═════ Given data ═════

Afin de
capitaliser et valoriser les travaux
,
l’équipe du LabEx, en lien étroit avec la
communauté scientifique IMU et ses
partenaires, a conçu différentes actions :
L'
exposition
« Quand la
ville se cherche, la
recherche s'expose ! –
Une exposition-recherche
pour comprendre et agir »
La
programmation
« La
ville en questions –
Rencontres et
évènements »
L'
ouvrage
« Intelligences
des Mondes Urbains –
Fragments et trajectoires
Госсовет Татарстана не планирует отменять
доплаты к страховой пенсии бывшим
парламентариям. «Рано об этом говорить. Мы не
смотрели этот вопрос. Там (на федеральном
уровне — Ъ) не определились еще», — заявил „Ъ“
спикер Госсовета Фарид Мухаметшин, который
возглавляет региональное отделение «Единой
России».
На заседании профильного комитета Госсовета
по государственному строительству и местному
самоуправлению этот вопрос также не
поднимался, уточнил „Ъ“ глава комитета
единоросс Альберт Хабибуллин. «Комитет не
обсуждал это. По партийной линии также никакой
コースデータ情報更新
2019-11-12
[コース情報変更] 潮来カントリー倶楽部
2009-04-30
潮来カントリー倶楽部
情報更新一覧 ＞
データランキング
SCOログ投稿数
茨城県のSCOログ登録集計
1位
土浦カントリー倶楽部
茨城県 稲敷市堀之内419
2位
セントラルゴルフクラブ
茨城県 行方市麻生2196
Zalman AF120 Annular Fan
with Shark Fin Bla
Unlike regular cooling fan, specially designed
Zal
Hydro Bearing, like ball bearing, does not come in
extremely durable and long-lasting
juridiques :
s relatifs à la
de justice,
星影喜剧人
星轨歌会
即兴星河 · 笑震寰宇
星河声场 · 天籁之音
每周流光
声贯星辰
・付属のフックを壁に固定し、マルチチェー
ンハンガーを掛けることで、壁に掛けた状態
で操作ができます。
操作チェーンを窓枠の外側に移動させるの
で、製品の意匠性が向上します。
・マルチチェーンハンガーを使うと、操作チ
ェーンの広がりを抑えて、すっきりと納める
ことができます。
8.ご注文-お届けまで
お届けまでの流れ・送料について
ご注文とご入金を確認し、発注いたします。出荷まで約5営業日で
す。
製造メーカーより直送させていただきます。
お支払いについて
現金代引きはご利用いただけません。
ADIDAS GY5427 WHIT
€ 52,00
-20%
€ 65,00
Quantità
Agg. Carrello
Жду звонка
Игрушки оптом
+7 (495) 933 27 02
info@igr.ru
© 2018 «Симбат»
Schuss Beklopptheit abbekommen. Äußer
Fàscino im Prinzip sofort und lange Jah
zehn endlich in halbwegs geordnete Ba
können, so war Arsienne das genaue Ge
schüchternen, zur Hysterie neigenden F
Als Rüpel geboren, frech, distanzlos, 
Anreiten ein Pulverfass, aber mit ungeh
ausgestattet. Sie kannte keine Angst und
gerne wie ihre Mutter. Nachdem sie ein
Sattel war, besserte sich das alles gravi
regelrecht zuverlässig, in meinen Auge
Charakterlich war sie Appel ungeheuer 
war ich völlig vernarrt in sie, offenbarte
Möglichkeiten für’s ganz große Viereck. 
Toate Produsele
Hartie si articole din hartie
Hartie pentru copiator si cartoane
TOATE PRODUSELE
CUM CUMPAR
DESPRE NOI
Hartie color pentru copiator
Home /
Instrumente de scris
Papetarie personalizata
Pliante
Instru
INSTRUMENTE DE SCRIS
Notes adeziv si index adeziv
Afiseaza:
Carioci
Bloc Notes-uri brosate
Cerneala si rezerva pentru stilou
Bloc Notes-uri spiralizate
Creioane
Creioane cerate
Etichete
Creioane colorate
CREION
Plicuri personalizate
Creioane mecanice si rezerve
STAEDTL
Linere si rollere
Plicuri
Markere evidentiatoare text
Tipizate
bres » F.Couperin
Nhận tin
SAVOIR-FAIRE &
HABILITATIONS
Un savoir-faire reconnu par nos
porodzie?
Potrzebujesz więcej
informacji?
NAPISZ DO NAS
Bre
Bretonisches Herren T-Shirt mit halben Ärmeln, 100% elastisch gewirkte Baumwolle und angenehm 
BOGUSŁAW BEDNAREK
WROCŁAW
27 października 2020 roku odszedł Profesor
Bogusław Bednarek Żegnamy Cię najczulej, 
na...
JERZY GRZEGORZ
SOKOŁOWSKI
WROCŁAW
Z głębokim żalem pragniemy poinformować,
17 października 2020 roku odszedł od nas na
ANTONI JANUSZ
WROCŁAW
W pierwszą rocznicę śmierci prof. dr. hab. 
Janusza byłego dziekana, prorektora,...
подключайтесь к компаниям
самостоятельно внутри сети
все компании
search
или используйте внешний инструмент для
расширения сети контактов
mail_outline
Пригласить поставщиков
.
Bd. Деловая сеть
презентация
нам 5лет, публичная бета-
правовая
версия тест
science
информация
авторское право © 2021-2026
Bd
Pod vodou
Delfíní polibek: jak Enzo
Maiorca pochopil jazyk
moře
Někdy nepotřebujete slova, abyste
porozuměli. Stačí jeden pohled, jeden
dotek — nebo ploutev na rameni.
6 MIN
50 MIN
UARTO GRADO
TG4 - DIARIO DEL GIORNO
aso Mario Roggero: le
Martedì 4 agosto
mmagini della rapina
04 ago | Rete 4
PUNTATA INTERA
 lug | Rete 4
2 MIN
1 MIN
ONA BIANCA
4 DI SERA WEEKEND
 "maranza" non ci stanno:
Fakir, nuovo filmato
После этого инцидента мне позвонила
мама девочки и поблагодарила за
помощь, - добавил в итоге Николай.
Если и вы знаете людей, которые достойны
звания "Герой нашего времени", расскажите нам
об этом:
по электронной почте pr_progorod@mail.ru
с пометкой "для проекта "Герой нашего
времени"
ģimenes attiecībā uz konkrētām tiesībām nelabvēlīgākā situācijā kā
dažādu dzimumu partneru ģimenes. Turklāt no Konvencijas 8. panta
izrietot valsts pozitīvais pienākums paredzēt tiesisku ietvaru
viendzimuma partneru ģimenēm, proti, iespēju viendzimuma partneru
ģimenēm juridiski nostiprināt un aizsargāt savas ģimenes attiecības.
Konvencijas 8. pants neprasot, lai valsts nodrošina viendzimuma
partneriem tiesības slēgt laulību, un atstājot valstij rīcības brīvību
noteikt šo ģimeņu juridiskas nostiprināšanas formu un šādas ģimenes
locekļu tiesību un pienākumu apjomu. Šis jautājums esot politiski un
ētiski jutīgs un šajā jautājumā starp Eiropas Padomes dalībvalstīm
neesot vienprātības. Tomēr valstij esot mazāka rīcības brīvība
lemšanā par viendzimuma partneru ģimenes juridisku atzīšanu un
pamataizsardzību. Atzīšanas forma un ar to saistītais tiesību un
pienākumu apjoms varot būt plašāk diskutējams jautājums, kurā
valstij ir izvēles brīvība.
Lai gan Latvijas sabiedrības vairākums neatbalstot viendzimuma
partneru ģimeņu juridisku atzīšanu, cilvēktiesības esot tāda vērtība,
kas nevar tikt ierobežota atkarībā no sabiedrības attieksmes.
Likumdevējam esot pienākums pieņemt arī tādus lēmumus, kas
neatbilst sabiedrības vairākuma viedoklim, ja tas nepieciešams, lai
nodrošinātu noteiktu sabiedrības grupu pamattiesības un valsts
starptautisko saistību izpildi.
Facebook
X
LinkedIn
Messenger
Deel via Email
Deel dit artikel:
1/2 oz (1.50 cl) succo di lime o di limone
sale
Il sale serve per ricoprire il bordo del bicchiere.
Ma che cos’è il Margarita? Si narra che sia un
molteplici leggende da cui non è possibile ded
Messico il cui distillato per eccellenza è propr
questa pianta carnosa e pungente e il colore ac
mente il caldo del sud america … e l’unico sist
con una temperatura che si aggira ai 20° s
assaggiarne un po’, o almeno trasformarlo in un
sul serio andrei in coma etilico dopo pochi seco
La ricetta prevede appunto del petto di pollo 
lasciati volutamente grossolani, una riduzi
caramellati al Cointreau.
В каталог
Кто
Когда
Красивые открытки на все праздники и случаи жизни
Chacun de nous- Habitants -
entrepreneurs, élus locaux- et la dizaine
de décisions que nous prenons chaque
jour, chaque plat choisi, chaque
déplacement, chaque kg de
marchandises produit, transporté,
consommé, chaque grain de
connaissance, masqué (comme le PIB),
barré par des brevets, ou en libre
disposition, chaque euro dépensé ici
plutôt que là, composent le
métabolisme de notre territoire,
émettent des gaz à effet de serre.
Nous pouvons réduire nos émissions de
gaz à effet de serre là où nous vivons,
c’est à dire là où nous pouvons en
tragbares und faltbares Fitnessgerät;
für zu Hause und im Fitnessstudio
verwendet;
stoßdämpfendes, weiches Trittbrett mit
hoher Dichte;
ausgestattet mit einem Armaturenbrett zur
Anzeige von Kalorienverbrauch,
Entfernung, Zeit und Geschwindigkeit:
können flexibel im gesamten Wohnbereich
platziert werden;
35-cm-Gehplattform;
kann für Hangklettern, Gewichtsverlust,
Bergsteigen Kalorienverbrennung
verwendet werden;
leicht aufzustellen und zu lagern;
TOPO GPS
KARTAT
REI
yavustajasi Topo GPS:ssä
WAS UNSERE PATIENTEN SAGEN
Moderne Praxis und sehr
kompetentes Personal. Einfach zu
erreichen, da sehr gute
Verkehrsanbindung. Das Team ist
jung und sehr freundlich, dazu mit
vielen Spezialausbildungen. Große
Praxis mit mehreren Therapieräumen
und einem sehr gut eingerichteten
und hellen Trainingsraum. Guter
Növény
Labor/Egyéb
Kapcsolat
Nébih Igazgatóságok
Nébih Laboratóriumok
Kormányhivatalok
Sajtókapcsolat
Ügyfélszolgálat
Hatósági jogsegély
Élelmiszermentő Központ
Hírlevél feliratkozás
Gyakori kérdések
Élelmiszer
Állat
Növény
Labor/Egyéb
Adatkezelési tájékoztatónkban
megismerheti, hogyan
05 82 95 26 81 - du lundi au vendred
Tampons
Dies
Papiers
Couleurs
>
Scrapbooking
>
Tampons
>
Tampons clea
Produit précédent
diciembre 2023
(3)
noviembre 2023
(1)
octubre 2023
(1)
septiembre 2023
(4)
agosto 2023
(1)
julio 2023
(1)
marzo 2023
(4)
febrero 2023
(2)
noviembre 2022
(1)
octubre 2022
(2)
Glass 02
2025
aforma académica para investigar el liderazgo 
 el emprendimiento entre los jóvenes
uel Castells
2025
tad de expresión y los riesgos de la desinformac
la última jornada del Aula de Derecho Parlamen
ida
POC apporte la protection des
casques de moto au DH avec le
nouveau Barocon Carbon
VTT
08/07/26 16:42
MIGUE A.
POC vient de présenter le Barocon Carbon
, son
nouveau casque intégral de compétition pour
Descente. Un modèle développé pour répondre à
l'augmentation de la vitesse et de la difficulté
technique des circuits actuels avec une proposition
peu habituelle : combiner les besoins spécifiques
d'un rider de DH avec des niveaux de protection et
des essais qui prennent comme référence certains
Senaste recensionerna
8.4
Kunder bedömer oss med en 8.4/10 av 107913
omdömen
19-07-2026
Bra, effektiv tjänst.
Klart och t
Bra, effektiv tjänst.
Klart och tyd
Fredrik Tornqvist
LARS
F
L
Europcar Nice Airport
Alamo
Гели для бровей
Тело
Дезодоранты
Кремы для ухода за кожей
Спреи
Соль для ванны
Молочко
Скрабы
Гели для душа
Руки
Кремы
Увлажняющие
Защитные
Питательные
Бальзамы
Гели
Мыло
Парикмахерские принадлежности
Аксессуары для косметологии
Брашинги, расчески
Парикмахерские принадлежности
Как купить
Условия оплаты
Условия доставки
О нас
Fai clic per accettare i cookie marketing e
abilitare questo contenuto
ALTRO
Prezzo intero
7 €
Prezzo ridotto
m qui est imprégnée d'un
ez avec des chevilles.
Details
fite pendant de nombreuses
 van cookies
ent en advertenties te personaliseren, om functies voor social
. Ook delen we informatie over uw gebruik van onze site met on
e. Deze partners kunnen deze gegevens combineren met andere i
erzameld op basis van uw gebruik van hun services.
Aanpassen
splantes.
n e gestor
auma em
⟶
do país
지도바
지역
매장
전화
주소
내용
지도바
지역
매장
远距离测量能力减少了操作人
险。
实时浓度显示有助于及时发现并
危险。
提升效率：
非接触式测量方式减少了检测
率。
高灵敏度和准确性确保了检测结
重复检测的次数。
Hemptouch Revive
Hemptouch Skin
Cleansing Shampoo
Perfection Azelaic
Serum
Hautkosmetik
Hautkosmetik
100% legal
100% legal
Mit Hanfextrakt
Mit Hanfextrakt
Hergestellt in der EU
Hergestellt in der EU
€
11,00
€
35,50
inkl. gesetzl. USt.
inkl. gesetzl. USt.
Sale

═════

| What you should do |
Could you restate, word for word, the lines above from the one with "Likumdevējam esot pienākums" to the one with "Messico il cui", both included?

| Answer space |
Likumdevējam esot pienākums pieņemt arī tādus lēmumus, kas
neatbilst sabiedrības vairākuma viedoklim, ja tas nepieciešams, lai
nodrošinātu noteiktu sabiedrības grupu pamattiesības un valsts
starptautisko saistību izpildi.
Facebook
X
LinkedIn
Messenger
Deel via Email
Deel dit artikel:
1/2 oz (1.50 cl) succo di lime o di limone
sale
Il sale serve per ricoprire il bordo del bicchiere.
Ma che cos’è il Margarita? Si narra che sia un
molteplici leggende da cui non è possibile ded
Messico il cui distillato per eccellenza è propr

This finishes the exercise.